Everett’s son Stephen became Boyne Resorts’ president of eastern operations that year, and his wife Molly has commemorated Boyne’s 60th anniversary with a book: “Boyne: People, History, Memories.”
The book is filled with pictures and text depicting Boyne’s history, as well as the history of skiing through the present day.
“It’s just phenomenal how neat this book is and the history it shows,” says Grice. “[Molly] didn’t have a lot of time to put it together; we had a lot of archival material and she just started going through boxes – picture by picture. The book shows how the sport has evolved from being only a handful of ski resorts in use to where we are today.”

OPPORTUNITIES AT BOYNE
As for Boyne celebrations, Grice has one of his own.
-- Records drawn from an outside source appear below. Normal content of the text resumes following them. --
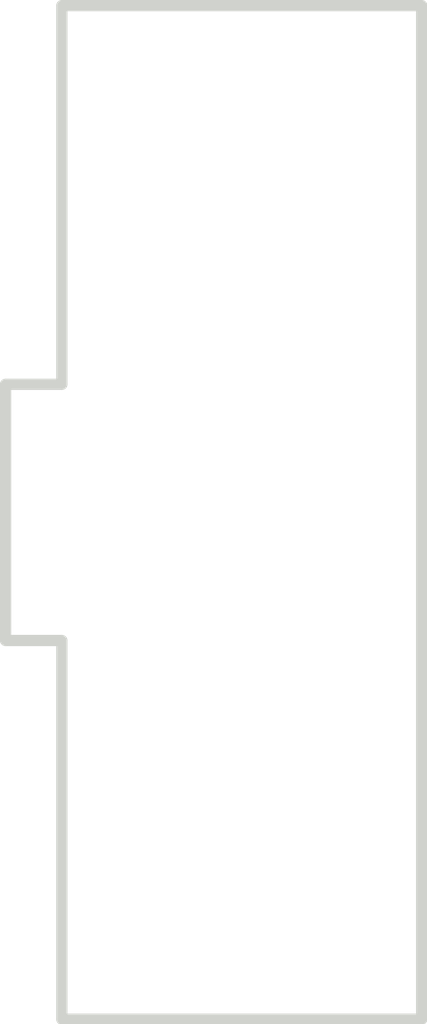
<source format=kicad_pcb>
(kicad_pcb (version 4) (host pcbnew 4.0.2-stable)

  (general
    (links 0)
    (no_connects 0)
    (area 58.046428 31.675 413.160714 182.600001)
    (thickness 1.6)
    (drawings 16)
    (tracks 0)
    (zones 0)
    (modules 0)
    (nets 1)
  )

  (page B)
  (layers
    (0 F.Cu signal)
    (31 B.Cu signal)
    (32 B.Adhes user)
    (33 F.Adhes user)
    (34 B.Paste user)
    (35 F.Paste user)
    (36 B.SilkS user)
    (37 F.SilkS user)
    (38 B.Mask user)
    (39 F.Mask user)
    (40 Dwgs.User user)
    (41 Cmts.User user)
    (42 Eco1.User user hide)
    (43 Eco2.User user)
    (44 Edge.Cuts user)
    (45 Margin user)
    (46 B.CrtYd user)
    (47 F.CrtYd user)
    (48 B.Fab user)
    (49 F.Fab user)
  )

  (setup
    (last_trace_width 0.25)
    (user_trace_width 0.25)
    (user_trace_width 0.35)
    (user_trace_width 0.5)
    (user_trace_width 0.8)
    (user_trace_width 1)
    (user_trace_width 1.5)
    (user_trace_width 0.25)
    (user_trace_width 0.35)
    (user_trace_width 0.5)
    (user_trace_width 0.8)
    (user_trace_width 1)
    (user_trace_width 1.5)
    (user_trace_width 0.25)
    (user_trace_width 0.35)
    (user_trace_width 0.5)
    (user_trace_width 0.8)
    (user_trace_width 1)
    (user_trace_width 1.5)
    (user_trace_width 0.25)
    (user_trace_width 0.35)
    (user_trace_width 0.5)
    (user_trace_width 0.8)
    (user_trace_width 1)
    (user_trace_width 1.5)
    (user_trace_width 0.25)
    (user_trace_width 0.35)
    (user_trace_width 0.5)
    (user_trace_width 0.8)
    (user_trace_width 1)
    (user_trace_width 1.5)
    (user_trace_width 0.25)
    (user_trace_width 0.35)
    (user_trace_width 0.5)
    (user_trace_width 0.8)
    (user_trace_width 1)
    (user_trace_width 1.5)
    (user_trace_width 0.25)
    (user_trace_width 0.35)
    (user_trace_width 0.5)
    (user_trace_width 0.8)
    (user_trace_width 1)
    (user_trace_width 1.5)
    (trace_clearance 0.2)
    (zone_clearance 0.254)
    (zone_45_only yes)
    (trace_min 0.2)
    (segment_width 0.2)
    (edge_width 0.2)
    (via_size 0.8)
    (via_drill 0.4)
    (via_min_size 0.4)
    (via_min_drill 0.3)
    (uvia_size 0.3)
    (uvia_drill 0.1)
    (uvias_allowed no)
    (uvia_min_size 0.2)
    (uvia_min_drill 0.1)
    (pcb_text_width 0.3)
    (pcb_text_size 1.5 1.5)
    (mod_edge_width 0.15)
    (mod_text_size 1 1)
    (mod_text_width 0.15)
    (pad_size 5.5 5.5)
    (pad_drill 5.5)
    (pad_to_mask_clearance 0)
    (aux_axis_origin 0 0)
    (grid_origin 176.4 61.15)
    (visible_elements 7FFEA67F)
    (pcbplotparams
      (layerselection 0x010f0_80000000)
      (usegerberextensions true)
      (excludeedgelayer true)
      (linewidth 0.100000)
      (plotframeref false)
      (viasonmask false)
      (mode 1)
      (useauxorigin false)
      (hpglpennumber 1)
      (hpglpenspeed 20)
      (hpglpendiameter 15)
      (hpglpenoverlay 2)
      (psnegative false)
      (psa4output false)
      (plotreference false)
      (plotvalue false)
      (plotinvisibletext false)
      (padsonsilk false)
      (subtractmaskfromsilk true)
      (outputformat 1)
      (mirror false)
      (drillshape 0)
      (scaleselection 1)
      (outputdirectory Gerbers/Back_panel/))
  )

  (net 0 "")

  (net_class Default "This is the default net class."
    (clearance 0.2)
    (trace_width 0.25)
    (via_dia 0.8)
    (via_drill 0.4)
    (uvia_dia 0.3)
    (uvia_drill 0.1)
  )

  (net_class POWER ""
    (clearance 0.25)
    (trace_width 0.35)
    (via_dia 0.9)
    (via_drill 0.45)
    (uvia_dia 0.3)
    (uvia_drill 0.1)
  )

  (gr_line (start 30.075 97.925) (end 30.075 104.65) (angle 90) (layer Edge.Cuts) (width 0.2) (tstamp 5B95554D))
  (gr_line (start 29.075 97.925) (end 30.075 97.925) (layer Edge.Cuts) (width 0.2))
  (gr_line (start 29.075 93.375) (end 29.075 97.925) (layer Edge.Cuts) (width 0.2))
  (gr_line (start 30.075 93.375) (end 29.075 93.375) (layer Edge.Cuts) (width 0.2))
  (gr_line (start 30.075 104.65) (end 36.475 104.65) (angle 90) (layer Edge.Cuts) (width 0.2) (tstamp 5B9554F0))
  (gr_line (start 36.475 86.65) (end 36.475 104.65) (angle 90) (layer Edge.Cuts) (width 0.2) (tstamp 5B9554ED))
  (gr_line (start 30.075 86.65) (end 30.075 93.375) (angle 90) (layer Edge.Cuts) (width 0.2) (tstamp 5B9554EC))
  (gr_line (start 30.075 86.65) (end 36.475 86.65) (angle 90) (layer Edge.Cuts) (width 0.2) (tstamp 5B9554E5))
  (gr_line (start 75.5 174.5) (end 82.5 174.5) (angle 90) (layer Eco1.User) (width 0.2))
  (gr_line (start 270.5 174.5) (end 277.5 174.5) (angle 90) (layer Eco1.User) (width 0.2))
  (gr_line (start 280 180) (end 284 180) (angle 90) (layer Eco1.User) (width 0.2))
  (gr_line (start 282 178) (end 282 182) (angle 90) (layer Eco1.User) (width 0.2))
  (gr_line (start 174.5 180.5) (end 178.5 180.5) (angle 90) (layer Eco1.User) (width 0.2))
  (gr_line (start 176.5 178.5) (end 176.5 182.5) (angle 90) (layer Eco1.User) (width 0.2))
  (gr_line (start 69 180) (end 73 180) (angle 90) (layer Eco1.User) (width 0.2))
  (gr_line (start 71 178) (end 71 182) (angle 90) (layer Eco1.User) (width 0.2))

)

</source>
He began his career at Boyne Mountain nearly 35 years ago as a dishwasher and busboy, and worked his way up. “I’ve worked in hotel maintenance, bartending and all the different things there are to do in the resort business,” he says. He appreciates learning “from really a great businessman who invented many things” when remembering Everett.
“Being around here as many years as I’ve been, there’s a great deal of pride to see how [Boyne’s] grown. It’s neat to see what it means to the community, to jobs we supply to the area, to recreation opportunities we supply to local kids in schools. Since Boyne’s infancy, we’ve done Thursday afternoon ski programs for Boyne Falls students.”
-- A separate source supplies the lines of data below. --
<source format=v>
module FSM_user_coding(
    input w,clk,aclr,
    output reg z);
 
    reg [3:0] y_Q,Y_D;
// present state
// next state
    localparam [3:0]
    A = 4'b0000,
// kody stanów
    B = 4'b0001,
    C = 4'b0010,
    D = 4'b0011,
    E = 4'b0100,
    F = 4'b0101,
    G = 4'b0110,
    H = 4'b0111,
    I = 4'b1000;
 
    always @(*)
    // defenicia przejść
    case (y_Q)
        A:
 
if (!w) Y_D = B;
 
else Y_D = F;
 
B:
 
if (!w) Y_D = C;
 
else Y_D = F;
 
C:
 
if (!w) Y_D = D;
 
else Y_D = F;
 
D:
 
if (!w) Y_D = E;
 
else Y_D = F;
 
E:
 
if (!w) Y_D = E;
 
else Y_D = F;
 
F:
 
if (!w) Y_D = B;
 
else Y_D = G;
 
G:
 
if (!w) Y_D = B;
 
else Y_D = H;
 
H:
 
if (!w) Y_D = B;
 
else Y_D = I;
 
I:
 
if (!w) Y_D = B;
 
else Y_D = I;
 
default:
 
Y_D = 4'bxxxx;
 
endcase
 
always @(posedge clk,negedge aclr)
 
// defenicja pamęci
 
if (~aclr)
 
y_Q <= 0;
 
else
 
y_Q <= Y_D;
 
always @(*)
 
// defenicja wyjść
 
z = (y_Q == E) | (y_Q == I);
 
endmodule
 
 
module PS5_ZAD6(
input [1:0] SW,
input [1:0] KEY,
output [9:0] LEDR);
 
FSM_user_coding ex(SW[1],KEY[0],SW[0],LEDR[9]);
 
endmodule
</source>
Expansion and improvements are always in the works at Boyne Mountain, as evidenced by openings of the Mountain Grand Lodge, Solace Spa and the Avalanche Bay water park in May 2005. Next up is Helga House.
“We’re always looking at improving what we’ve got,” says Grice. “[Helga House is] going to be our teaching center for children; not only ski school, but an adventure camp for children in summer.”
Grice’s philosophy about working at Boyne is simple:
“We’re here as caretakers; we need to make it better for the next generation, the people who take over, also for our customers. We need to continue to improve, meet goals, set new goals so people can continue to enjoy Boyne for generations.”

MICHIGAN’S CHALLENGES
El Niño’s effect on the country’s weather has proved challenging for a ski resort these last 10 years. “We’ve had a kind of a one-two punch,” says Grice, referring to the economic downturns combined with Michigan’s unreliable weather patterns. “We’ve also had some very unfavorable winters of trying to do business in the state of Michigan.” But Grice is confident that Boyne Resorts continue to satisfy.
“In spite of the economy we’re still having a very good year; we see that as continuing,” says Grice. “We always see opportunities for another chair lift here or ski run there or condo here; we think that we’re pointed in the right direction, and our customer base – by how popular we are – is telling us that.”
“Boyne is the total experience, in our minds,” says Grice. “We have our tag line for Boyne, ‘What are you up for?’ and that can be skiing, golf, the water park at Avalanche Bay – Michigan’s largest indoor water park – Solace Spa, hiking, biking, après-ski nightlife. There’s something for everybody here; that’s been our goal, and we’ve been achieving that.”